Transcribed page contents
***

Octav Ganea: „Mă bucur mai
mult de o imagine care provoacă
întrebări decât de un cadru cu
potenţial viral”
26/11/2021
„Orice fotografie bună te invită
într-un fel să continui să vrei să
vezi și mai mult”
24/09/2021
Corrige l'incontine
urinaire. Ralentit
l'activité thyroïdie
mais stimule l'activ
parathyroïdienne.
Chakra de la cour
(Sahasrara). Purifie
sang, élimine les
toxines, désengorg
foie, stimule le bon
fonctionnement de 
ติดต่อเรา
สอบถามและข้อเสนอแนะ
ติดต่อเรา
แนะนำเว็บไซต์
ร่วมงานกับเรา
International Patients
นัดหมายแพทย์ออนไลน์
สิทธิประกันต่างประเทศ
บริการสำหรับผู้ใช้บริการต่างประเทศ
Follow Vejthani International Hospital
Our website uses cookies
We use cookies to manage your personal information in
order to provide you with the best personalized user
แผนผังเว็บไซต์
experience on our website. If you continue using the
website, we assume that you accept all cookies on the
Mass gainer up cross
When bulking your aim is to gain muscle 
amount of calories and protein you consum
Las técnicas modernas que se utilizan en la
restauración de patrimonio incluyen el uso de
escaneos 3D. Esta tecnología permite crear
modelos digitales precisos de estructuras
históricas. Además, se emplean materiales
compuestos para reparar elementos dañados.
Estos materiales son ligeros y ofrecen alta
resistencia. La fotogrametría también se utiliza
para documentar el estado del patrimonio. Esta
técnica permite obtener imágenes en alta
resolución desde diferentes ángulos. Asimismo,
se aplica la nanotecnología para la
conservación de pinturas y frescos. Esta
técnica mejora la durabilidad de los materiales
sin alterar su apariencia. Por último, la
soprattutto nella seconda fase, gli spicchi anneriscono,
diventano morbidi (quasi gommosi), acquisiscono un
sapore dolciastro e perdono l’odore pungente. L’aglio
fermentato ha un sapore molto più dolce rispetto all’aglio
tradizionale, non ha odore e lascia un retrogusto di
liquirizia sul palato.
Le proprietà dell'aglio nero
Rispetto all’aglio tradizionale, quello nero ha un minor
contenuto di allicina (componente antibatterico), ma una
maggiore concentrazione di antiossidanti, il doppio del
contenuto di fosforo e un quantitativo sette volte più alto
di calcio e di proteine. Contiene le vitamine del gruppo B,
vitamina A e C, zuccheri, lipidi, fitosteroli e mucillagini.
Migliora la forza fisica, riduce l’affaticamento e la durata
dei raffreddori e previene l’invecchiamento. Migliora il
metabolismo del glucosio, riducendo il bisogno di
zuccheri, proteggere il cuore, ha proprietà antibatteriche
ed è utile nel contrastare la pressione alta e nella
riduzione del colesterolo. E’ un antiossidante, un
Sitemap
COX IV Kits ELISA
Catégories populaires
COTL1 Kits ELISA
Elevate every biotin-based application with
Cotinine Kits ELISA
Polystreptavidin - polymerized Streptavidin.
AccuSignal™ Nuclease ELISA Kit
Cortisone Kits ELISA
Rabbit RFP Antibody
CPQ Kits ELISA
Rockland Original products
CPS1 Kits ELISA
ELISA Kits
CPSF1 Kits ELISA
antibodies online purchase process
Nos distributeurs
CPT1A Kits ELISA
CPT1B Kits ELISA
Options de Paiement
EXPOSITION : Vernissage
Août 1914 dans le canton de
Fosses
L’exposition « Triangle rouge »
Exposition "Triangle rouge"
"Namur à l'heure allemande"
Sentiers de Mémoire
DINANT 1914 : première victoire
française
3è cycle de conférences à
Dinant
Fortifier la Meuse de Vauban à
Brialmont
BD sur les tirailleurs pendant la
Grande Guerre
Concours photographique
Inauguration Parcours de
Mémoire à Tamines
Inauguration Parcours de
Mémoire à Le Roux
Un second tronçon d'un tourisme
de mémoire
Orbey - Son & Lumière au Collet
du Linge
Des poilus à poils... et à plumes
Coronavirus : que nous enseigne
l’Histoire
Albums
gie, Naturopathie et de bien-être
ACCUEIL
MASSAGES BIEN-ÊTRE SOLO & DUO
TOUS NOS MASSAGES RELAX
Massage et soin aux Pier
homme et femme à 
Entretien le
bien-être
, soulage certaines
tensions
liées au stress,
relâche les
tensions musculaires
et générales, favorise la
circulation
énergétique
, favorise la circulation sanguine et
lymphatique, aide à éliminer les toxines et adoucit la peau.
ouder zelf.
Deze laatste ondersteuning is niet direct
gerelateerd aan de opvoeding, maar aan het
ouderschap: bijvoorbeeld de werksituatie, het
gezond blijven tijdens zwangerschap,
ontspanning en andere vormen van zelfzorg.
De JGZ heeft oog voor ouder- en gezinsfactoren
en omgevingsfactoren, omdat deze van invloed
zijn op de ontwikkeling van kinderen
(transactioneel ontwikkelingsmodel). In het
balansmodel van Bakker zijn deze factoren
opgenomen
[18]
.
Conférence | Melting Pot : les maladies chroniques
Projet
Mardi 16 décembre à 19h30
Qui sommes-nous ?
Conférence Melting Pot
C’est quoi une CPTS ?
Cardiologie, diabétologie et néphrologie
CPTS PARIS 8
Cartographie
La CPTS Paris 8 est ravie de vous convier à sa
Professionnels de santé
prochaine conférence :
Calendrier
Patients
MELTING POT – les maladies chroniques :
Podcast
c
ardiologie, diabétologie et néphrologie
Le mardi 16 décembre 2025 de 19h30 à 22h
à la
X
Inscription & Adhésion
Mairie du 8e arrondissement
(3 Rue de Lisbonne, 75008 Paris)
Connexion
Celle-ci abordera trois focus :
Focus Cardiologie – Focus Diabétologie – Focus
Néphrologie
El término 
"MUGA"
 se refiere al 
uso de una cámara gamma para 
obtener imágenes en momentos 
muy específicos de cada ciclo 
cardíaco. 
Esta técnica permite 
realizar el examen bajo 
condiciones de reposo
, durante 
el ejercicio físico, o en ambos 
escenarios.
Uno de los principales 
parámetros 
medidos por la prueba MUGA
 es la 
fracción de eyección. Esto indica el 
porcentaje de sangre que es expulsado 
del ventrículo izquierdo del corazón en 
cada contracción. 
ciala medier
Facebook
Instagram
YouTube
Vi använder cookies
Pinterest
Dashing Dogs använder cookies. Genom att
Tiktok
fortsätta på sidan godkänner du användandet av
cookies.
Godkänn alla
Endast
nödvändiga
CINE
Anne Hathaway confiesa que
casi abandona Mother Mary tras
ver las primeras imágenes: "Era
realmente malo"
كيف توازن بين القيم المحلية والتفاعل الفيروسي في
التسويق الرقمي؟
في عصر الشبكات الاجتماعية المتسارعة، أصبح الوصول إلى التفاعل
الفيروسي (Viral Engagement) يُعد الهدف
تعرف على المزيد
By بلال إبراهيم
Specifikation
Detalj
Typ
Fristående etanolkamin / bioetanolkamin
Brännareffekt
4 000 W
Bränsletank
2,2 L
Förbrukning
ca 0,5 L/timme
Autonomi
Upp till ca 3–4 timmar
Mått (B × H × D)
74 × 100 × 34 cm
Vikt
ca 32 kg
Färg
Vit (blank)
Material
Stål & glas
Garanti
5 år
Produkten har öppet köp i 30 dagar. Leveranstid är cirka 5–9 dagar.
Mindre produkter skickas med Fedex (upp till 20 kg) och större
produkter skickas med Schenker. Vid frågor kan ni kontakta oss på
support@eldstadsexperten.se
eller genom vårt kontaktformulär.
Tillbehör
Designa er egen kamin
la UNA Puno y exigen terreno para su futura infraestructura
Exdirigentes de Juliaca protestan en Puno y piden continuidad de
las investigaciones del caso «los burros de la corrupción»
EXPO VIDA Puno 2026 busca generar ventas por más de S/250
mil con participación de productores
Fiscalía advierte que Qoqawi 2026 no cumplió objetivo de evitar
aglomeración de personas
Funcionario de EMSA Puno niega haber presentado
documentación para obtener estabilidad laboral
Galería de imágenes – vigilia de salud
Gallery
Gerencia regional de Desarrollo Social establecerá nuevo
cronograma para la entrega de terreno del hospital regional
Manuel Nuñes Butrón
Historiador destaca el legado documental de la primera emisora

***

WORK REQUEST: Copy, exactly as written, the lines above, beginning with the one that contains "Gerencia regional de" and ending with the last.

EXERCISE ANSWER:
Gerencia regional de Desarrollo Social establecerá nuevo
cronograma para la entrega de terreno del hospital regional
Manuel Nuñes Butrón
Historiador destaca el legado documental de la primera emisora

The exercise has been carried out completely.